Does anyone have a good sense of how to translate mouse dosing of agents from the ITP to humans?
I’d initially tried to convert to the mouse chow PPM to human equivalent by trying to figure out the mass of food that a human ate on a regular basis. Then in the methods section of the ITP paper on aspirin (Nordihydroguaiaretic acid and aspirin increase lifespan of genetically heterogeneous male mice - PMC) there’s a blurb:

Aspirin was obtained from a local supplier and used at a dose of 21 mg per kg of food. 4-OH-PBN was synthesized in the laboratory of Robert Floyd and used at a dose of 350 mg per kg of food. On the assumption that each mouse weighs 30 gm and consumes 5 gm food/day, the estimated daily doses of these agents would be NDGA 417; NFP 33; 4-OH-PBN 53, and aspirin 3.3 mg/kg body weight/day.

So: 21 ppm (1 million mg in a kg) works out to 3.3 mg/kg per day per their description, so you divide the ppm by roughly 6.4 to get the drug dose per kg. So, for a 70kg person, that would be roughly 231 mg of aspirin a day. Similarly, for the rapamycin stage 2 dose of 42 ppm (best efficacy), we are looking for a dose of 462 mg of rapamycin daily.

Even the 4.7 ppm dose would work out to something like 50 mg a day, which would be orders of magnitude more than what most people (6 mg once a week?) are doing.

Can anyone poke holes in my reasoning here? Is my math wrong? Does anyone have any insight into mouse metabolism or pharmacokinetics that would argue against translating the dosing in this way?

It should be emphasized that the common perception of scaling of dose based on the body weight (mg/kg) alone is not the right approach. This is primarily because the biochemical, functional systems in species vary which in turn alter pharmacokinetics. Therefore, extrapolation of dose from animals to humans needs consideration of body surface area, pharmacokinetics, and physiological time to increase clinical trial safety.

A simple practice guide for dose conversion between animals and human - PMC (


Below is a summary table from EFSA (European Food Safety Authority), showing the basic convention they use to convert from PPM to mg/kg bodyweight in mice and rats depending on how long a drug is administered. After doing this calculation you would then apply allometric scaling using the table from post 2.
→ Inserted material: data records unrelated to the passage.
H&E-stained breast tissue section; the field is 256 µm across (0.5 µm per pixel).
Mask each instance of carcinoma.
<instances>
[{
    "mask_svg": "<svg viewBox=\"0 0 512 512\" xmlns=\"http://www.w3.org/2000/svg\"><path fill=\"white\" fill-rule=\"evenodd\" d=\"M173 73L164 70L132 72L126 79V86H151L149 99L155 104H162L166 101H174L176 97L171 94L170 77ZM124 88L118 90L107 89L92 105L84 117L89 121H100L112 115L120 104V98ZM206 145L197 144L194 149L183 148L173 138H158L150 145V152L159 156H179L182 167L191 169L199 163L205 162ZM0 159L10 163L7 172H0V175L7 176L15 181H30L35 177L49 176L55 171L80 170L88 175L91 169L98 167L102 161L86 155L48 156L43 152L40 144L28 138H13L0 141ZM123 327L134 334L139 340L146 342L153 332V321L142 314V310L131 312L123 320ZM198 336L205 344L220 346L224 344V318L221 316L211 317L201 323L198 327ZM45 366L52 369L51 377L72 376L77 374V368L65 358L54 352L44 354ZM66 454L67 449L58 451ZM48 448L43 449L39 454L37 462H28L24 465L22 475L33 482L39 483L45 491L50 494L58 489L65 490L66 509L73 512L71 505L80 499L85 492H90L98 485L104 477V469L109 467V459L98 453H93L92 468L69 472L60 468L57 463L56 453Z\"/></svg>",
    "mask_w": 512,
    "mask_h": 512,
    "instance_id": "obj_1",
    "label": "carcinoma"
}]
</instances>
Researchers may apply more strain-specific calculations as well.

With regard to basic allometric scaling, it’s known to provide the best estimates for drugs that are primarily excreted through the kidneys.
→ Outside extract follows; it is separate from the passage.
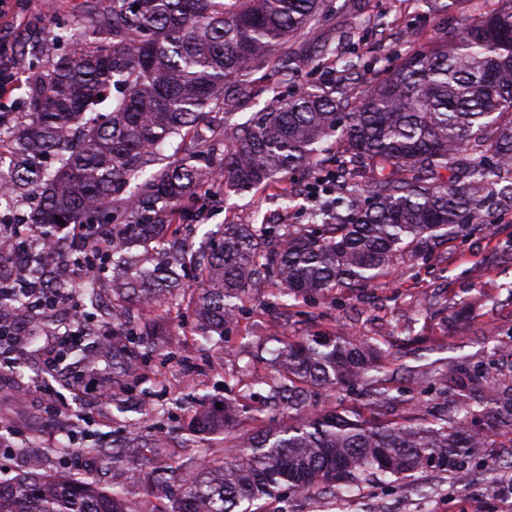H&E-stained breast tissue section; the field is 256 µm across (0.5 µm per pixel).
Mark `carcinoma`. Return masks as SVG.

Source PDF for EFSA information:


Very helpful. Thanks for these posts!

It is nice that the 0.15 mg/kg EFSA conversion guidelines tracks closely with the aspirin manuscript.
To convert the aspirin dose for a 70 kg human, we are looking at 3.3 x 0.081 x 70kg = 18.7 mg.
This is a low dose in human terms, but could have a physiologic effect.
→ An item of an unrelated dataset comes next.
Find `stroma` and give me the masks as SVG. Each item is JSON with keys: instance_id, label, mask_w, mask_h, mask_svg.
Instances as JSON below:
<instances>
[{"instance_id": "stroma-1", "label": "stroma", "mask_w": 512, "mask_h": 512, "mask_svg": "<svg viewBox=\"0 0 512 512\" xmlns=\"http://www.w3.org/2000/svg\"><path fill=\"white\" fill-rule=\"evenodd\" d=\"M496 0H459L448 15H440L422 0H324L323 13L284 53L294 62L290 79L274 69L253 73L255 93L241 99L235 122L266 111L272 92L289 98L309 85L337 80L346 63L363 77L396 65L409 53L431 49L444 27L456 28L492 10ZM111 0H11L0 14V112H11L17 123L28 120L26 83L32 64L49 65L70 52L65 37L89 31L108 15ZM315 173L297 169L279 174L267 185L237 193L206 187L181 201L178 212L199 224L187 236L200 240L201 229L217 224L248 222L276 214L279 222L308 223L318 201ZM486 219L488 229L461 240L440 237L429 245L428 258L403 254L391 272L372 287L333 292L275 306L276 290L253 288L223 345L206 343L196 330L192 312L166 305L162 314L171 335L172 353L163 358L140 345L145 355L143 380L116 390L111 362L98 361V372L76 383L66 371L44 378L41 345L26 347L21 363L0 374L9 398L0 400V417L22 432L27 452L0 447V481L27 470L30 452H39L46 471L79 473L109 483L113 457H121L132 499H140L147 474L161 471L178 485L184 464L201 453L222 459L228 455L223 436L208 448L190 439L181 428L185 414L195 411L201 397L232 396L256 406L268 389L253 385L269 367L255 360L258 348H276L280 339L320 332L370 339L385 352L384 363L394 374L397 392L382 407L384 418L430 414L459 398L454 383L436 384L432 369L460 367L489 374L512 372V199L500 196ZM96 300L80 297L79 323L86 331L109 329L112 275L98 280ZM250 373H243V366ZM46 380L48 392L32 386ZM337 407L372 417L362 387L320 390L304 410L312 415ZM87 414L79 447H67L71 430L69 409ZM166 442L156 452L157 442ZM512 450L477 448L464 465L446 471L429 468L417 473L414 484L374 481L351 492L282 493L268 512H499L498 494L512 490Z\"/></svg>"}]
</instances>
For rapamycin, then 42 ppm dose would convert to 37 mg daily. Still a very high dose in human terms.
The 4.7 ppm dose would covert to just about 4 mg daily. A more understandable human dose, but again much higher than most people are taking? Should people who are using rapamycin be dosing higher?

Just in case it’s relevant, the above discussion is theoretical from my end. I’m not recommending that anyone go ahead and take a lower or higher dose (or any dose at all).

There was one trial which looked at weekly dosing and still had a benefit for median and maximum lifespan.


Can you provide a reference? Would love to dig into it.